### Text passage

════════════════

TOPEKA, February 28, 2011 (LifeSiteNews.com) – Further cracks were made in the prosecutor’s narrative that former Attorney General Phill Kline acted without regard to patient privacy on day six of Kline’s ethics trial.
Reporting from Topeka, Jill Stanek spoke with LifeSiteNews.com by telephone this afternoon; she said that Kline revealed on the witness stand that he authored a bill protecting the identities of victims of sexual assault during his time as a state representative in the Kansas House.
That law created an exception in Kansas’s open records act, which at the time did not protect victims of sex abuse from public identification. Kline’s bill created privacy for victims, Stanek told LSN, by redacting their names from the state reporting files.
Stanek also told LSN that Kline’s testimony showed an opposite attitude to that of George Tiller, the late-term abortionist investigated by Kline for failure to report child rape and illegal late-term abortions on post-viable unborn infants.
She reported that Kansas statutes allowed abortion providers to develop their own coding when submitting abortion reports to the Kansas Department of Health and Environment (KDHE). Kline testified that Tiller used the initials of his abortion patients plus the date of the abortion to develop the code for each reported abortion. That potentially identifying information, while not public, is still on file with KDHE.
Kline said he found this out because one of Tiller’s patients came forward to his office, and they were able to match the name and date of the abortion to that person.
In an effort to derail the former AG’s criminal investigation into Tiller’s failure to report child rape, the late abortionist had accused Kline of wanting to publicize the names of women patients.
But other evidence shows that Tiller himself had violated patient privacy for the sake of fundraising for his ProKanDo PAC.
A policy that had been posted on his website reportedly told clients: “In connection with any fundraising, we may disclose to our fundraising staff demographic information about you (e.g. your name, address and phone number) and dates of health care that we provided you.”
That paragraph had been posted on the site as early as June 2003 until February 2005, when Kansans for Life director Mary Kay Culp brought up the issue, and reporters started asking questions, according to a number of posts on Kansas Meadowlark.
LSN has been informed that while the internet cache of Tiller’s website has been scrubbed, a screenshot of the website is still available. It will be linked as soon as LSN receives it.

════════════════

[Collected data entries]
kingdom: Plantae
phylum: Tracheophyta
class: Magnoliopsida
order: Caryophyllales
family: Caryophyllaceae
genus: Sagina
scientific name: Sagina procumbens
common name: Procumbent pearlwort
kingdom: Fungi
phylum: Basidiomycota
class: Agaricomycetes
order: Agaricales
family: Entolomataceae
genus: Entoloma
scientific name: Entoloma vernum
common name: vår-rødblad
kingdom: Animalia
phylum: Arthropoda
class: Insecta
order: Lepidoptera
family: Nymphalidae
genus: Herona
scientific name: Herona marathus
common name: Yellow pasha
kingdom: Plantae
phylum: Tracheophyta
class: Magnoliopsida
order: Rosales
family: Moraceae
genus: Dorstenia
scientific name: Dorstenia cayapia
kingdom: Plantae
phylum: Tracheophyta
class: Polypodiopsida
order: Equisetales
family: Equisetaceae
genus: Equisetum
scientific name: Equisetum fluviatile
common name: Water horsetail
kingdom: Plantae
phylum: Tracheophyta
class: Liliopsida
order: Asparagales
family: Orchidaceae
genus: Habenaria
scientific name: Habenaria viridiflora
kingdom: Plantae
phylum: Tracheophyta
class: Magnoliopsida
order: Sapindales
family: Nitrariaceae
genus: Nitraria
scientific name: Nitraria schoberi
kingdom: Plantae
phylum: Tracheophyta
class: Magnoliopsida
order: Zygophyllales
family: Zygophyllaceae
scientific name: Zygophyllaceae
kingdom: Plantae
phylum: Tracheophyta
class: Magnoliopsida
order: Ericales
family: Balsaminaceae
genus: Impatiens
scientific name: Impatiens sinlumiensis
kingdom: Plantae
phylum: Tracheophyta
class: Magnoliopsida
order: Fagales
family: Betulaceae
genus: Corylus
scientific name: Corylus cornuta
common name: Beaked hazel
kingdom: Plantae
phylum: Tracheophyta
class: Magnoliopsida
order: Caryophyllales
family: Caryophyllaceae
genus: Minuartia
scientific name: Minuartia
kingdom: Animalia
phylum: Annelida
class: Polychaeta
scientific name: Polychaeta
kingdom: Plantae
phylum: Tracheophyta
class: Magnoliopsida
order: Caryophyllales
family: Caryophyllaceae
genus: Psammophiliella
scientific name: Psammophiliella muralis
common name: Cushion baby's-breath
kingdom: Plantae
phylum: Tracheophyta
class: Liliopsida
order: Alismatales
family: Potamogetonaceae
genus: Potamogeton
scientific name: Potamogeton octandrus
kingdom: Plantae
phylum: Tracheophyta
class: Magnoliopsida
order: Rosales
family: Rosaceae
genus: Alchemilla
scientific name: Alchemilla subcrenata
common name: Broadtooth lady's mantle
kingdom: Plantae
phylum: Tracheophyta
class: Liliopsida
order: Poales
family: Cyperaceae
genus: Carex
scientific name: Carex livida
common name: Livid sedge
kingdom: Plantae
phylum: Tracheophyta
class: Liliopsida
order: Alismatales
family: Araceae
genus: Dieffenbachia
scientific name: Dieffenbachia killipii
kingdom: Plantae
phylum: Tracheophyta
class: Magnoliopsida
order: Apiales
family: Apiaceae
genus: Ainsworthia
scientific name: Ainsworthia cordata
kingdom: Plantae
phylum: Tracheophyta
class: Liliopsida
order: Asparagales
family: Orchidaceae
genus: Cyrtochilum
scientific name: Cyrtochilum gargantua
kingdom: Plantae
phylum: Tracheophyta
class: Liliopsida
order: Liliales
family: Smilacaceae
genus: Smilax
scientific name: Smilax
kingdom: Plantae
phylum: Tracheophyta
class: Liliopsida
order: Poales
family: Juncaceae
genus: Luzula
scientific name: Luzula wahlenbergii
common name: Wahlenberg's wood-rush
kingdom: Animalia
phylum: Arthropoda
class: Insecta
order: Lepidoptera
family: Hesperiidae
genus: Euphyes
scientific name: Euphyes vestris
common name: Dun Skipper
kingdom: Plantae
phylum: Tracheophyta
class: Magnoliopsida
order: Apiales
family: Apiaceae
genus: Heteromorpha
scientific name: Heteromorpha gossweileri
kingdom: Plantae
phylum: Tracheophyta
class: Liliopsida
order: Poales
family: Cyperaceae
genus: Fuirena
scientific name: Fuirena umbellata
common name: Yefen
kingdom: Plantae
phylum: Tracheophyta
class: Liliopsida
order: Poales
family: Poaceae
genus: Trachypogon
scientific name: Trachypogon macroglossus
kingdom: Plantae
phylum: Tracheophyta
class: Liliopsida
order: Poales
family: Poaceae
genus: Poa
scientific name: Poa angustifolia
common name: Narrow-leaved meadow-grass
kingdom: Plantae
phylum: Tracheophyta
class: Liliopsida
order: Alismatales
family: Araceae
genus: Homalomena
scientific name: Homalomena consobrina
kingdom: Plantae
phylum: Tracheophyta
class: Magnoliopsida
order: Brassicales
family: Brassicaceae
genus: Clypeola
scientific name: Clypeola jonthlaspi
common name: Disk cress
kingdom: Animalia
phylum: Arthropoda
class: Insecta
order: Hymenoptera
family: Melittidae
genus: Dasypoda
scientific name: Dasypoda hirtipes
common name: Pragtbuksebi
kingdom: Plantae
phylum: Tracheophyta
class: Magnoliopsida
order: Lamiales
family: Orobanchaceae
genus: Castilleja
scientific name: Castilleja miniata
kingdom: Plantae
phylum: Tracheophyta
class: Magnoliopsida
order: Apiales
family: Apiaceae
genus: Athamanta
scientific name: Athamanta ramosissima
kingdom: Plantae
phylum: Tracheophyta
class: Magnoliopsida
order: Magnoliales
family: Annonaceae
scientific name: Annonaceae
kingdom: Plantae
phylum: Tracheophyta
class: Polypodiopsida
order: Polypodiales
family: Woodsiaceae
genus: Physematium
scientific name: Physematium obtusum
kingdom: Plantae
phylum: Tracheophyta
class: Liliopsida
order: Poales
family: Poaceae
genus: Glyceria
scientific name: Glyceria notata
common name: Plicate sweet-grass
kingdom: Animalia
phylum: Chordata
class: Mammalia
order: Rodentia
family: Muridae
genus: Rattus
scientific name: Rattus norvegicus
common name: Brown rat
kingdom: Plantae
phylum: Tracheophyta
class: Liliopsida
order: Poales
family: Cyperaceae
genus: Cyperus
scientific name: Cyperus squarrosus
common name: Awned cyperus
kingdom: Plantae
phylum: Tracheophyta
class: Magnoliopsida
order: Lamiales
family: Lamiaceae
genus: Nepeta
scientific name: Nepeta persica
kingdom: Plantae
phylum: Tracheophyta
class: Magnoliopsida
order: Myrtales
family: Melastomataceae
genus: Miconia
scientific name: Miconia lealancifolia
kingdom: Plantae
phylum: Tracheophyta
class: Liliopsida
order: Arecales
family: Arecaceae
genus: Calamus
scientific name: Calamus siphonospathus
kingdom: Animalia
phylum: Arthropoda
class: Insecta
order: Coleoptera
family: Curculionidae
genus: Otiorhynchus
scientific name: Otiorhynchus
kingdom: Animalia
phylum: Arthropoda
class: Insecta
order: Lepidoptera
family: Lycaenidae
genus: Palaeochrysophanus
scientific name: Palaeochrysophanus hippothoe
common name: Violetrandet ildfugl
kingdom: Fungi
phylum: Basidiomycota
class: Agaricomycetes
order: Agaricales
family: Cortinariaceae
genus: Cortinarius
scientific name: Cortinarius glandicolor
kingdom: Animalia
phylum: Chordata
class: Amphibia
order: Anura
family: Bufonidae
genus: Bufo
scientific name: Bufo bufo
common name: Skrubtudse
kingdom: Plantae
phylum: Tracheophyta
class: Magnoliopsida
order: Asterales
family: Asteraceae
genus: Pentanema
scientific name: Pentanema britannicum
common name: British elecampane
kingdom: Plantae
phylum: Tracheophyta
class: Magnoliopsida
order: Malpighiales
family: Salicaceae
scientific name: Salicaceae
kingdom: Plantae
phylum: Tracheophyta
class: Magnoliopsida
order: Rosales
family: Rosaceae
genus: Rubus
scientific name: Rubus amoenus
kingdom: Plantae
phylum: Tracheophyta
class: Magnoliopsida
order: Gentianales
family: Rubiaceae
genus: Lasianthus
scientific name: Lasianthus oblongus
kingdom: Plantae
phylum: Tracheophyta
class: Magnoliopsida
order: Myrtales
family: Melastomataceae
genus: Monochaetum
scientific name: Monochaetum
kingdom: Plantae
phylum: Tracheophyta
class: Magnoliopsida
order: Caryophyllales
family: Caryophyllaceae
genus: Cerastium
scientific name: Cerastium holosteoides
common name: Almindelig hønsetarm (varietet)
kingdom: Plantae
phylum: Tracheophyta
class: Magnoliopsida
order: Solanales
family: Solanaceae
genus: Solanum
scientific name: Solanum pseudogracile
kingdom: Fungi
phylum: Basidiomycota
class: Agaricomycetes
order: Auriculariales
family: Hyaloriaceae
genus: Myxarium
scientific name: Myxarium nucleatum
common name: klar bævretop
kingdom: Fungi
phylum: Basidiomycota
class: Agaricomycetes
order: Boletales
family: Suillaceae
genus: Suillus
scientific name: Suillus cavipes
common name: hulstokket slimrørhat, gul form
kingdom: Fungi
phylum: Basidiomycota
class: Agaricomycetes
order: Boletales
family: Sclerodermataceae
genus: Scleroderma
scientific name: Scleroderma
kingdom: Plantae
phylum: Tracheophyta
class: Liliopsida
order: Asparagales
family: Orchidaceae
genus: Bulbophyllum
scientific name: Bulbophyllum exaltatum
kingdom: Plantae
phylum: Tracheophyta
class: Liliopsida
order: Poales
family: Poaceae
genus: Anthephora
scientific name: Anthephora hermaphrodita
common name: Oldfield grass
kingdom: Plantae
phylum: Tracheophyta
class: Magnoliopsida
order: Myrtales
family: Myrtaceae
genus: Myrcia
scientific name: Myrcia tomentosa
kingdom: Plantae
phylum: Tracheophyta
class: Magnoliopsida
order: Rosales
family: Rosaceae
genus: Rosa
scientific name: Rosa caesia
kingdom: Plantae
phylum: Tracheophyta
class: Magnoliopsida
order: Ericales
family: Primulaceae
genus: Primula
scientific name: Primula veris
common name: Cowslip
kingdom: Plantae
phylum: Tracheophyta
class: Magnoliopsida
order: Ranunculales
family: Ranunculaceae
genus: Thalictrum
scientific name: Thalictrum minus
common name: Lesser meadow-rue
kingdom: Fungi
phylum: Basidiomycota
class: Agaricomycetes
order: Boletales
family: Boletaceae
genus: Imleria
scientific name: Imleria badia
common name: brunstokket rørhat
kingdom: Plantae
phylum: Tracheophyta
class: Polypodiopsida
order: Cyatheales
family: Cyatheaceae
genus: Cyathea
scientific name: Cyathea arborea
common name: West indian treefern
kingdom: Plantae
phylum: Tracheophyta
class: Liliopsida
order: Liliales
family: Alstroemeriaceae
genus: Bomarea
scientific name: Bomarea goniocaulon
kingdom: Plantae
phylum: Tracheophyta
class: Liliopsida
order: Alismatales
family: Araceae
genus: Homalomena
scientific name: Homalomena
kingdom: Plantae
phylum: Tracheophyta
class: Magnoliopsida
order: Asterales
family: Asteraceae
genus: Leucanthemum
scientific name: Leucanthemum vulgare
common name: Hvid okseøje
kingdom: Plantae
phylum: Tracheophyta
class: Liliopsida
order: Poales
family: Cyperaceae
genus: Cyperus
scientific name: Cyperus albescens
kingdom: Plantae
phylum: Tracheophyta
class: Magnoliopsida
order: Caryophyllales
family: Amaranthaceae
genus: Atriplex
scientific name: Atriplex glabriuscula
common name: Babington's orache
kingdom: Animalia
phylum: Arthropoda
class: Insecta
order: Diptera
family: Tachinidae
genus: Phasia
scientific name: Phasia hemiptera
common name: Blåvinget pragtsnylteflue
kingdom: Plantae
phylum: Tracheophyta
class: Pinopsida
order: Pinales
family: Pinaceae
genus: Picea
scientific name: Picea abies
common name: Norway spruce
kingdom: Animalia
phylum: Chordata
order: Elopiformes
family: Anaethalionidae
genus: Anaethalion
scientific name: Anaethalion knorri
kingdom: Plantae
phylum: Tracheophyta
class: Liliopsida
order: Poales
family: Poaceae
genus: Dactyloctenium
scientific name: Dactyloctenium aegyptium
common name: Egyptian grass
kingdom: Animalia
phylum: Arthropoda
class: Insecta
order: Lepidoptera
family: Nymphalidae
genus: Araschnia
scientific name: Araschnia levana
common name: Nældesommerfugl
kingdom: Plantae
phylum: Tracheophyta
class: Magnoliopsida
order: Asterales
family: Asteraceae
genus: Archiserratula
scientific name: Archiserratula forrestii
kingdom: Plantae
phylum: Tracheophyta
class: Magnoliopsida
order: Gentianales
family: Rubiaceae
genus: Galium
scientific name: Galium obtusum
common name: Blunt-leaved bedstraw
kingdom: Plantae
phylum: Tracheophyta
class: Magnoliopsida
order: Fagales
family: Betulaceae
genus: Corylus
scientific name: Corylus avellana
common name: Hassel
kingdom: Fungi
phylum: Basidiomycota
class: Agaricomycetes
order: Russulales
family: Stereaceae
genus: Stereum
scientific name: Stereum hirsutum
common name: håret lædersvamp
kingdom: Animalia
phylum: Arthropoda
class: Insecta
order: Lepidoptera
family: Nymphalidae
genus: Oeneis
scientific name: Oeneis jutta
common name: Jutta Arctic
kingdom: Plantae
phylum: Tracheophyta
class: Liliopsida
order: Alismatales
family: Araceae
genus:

════════════════

### What you need to do
Answer these questions from the article on Kline's ethics trial:
(a) What did the bill Kline authored as a state representative protect?
(b) According to Kline's testimony, what did Tiller combine to create the code for each reported abortion?
(c) Who brought up the issue of the fundraising paragraph on Tiller's website in February 2005?

### Expected answer
(a) It protected the identities of victims of sexual assault by redacting their names from the state reporting files.
(b) He combined the initials of the abortion patient with the date of the abortion.
(c) Mary Kay Culp, director of Kansans for Life, brought it up.